Note: "permalinks" may not be as permanent as we would like,
direct links of old sources may well be a few messages off.
On Wed, Oct 20, 2010 at 5:41 PM, Colin Simpson <Colin.Simpson at iongeo.com> wrote:
>
> It all works clean if I wait for the drbd to be fully in sync, before
> clvmd is started.
>
> Any thoughts?
I worked on something similar last year.
The cluster systems were based on F12 and rhcs 3, but probably still applies.
In my case I modified clvmd with something like this inside the start
section, probably suboptimal, but working, in my primary/primary
setup. you can eventually accomodate parameters (NR_ATTEMPTS and sleep
time) and also resource names to other values (or initially run a
drbdadm command to get all your resources...)
Instead of original:
start)
start
rtrn=$?
[ $rtrn = 0 ] && touch $LOCK_FILE
;;
> echo -n "Wait for drbd to be UpToDate and Primary:"
> DRBD_STATUS=KO
> ATTEMPT=0
> NR_ATTEMPTS=10
> while [ $ATTEMPT -lt $NR_ATTEMPTS ]
> do
> (( ATTEMPT++ ))
> DRBD_DSTATE=$(drbdadm dstate r0 | cut -d "/" -f 1 2>> /var/log/drbd_clvmd.log)
> DRBD_ROLE=$(drbdadm role r0 | cut -d "/" -f 1 2>> /var/log/drbd_clvmd.log)
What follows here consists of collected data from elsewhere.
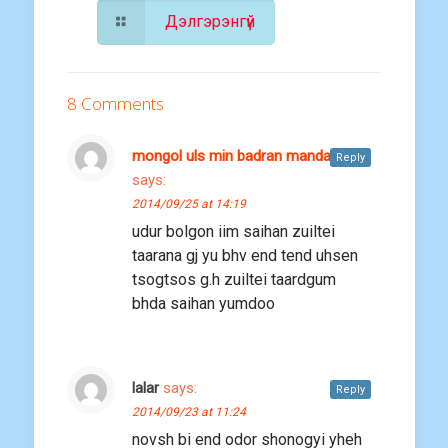
Дэлгэрэнгүй
8 Comments
mongol uls min badran mandag
Reply
says:
2014/09/25 at 14:19
udur bolgon iim saihan zuiltei
taarana gj yu bhv end tend uhsen
tsogtsos g.h zuiltei taardgum
bhda saihan yumdoo
lalar
says:
Reply
2014/09/23 at 11:24
novsh bi end odor shonogyi yheh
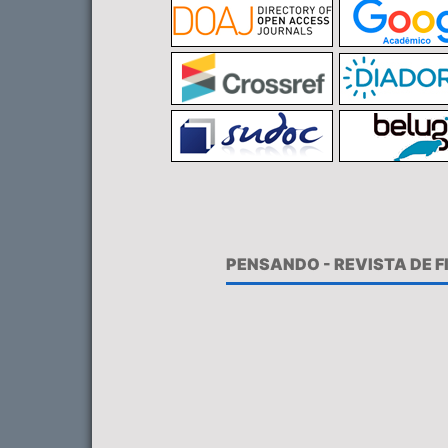
PENSANDO - REVISTA DE 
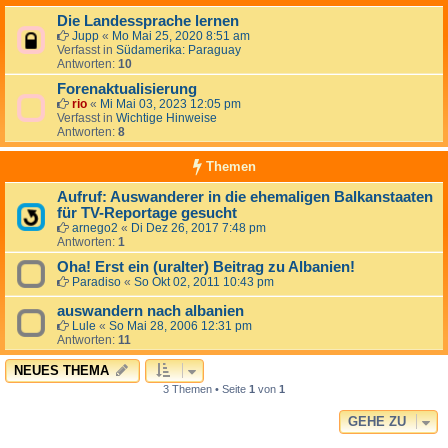
Die Landessprache lernen
Jupp
«
Mo Mai 25, 2020 8:51 am
Verfasst in
Südamerika: Paraguay
Antworten:
10
Forenaktualisierung
rio
«
Mi Mai 03, 2023 12:05 pm
Verfasst in
Wichtige Hinweise
Antworten:
8
Themen
Aufruf: Auswanderer in die ehemaligen Balkanstaaten
für TV-Reportage gesucht
arnego2
«
Di Dez 26, 2017 7:48 pm
Antworten:
1
Oha! Erst ein (uralter) Beitrag zu Albanien!
Paradiso
«
So Okt 02, 2011 10:43 pm
auswandern nach albanien
Lule
«
So Mai 28, 2006 12:31 pm
Antworten:
11
NEUES THEMA
3 Themen • Seite
1
von
1
GEHE ZU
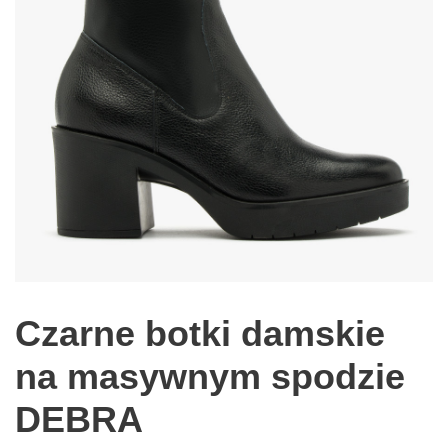
Czarne botki damskie
na masywnym spodzie
DEBRA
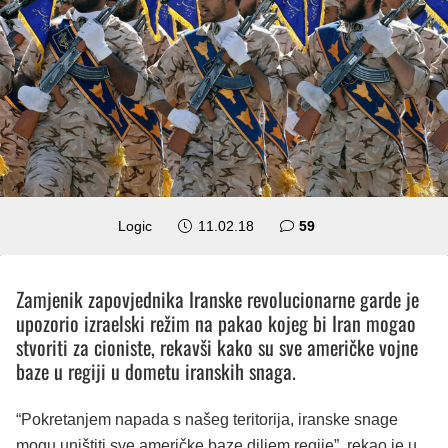
komentara
Logic
11.02.18
59
Zamjenik zapovjednika Iranske revolucionarne garde je
upozorio izraelski režim na pakao kojeg bi Iran mogao
stvoriti za cioniste, rekavši kako su sve američke vojne
baze u regiji u dometu iranskih snaga.
“Pokretanjem napada s našeg teritorija, iranske snage
mogu uništiti sve američke baze diljem regije”, rekao je u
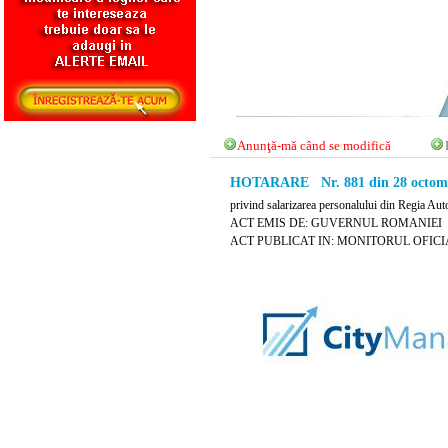
Anunţă-mă când se modifică
HOTARARE Nr. 881 din 28 octomb
privind salarizarea personalului din Regia Au
ACT EMIS DE: GUVERNUL ROMANIEI
ACT PUBLICAT IN: MONITORUL OFICIAL 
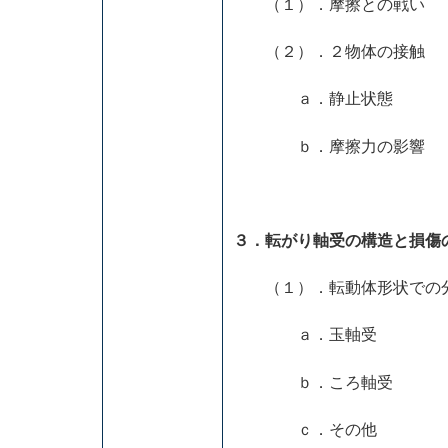
（１）．摩擦との戦い
（２）．２物体の接触
ａ．静止状態
ｂ．摩擦力の影響
３．転がり軸受の構造と損傷
（１）．転動体形状での
ａ．玉軸受
ｂ．ころ軸受
ｃ．その他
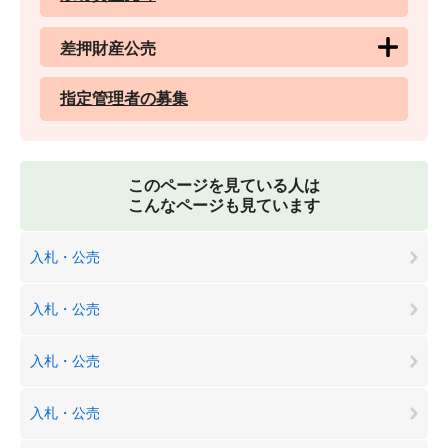
差押財産公売
指定管理者の募集
このページを見ている人は
こんなページも見ています
入札・公売
入札・公売
入札・公売
入札・公売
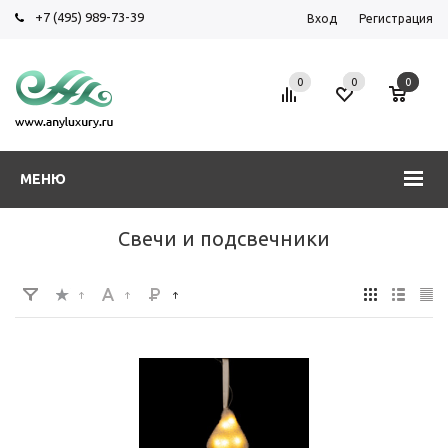
+7 (495) 989-73-39
Вход
Регистрация
0
0
0
МЕНЮ
Свечи и подсвечники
> if [ "$DRBD_DSTATE" != "UpToDate" -o "$DRBD_ROLE" != "Primary" ]
> then
> echo "$(date): $DRBD_DSTATE $DRBD_ROLE" >> /var/log/drbd_clvmd.log
> sleep 60
> else
> DRBD_STATUS=OK
> continue
> fi
> done
> if [ $DRBD_STATUS = "OK" ]
> then
> start
> rtrn=$?
> [ $rtrn = 0 ] && touch $LOCK_FILE
> else
> exit 1
> fi
> ;;
So in this case clvmd doesn't try to actually start if after 10
minutes the drbd resource is not UpToDate AND ALSO primary and the
clvmd scripts exits 1
Hope that helps in considering possible strategies for your case.
Gianluca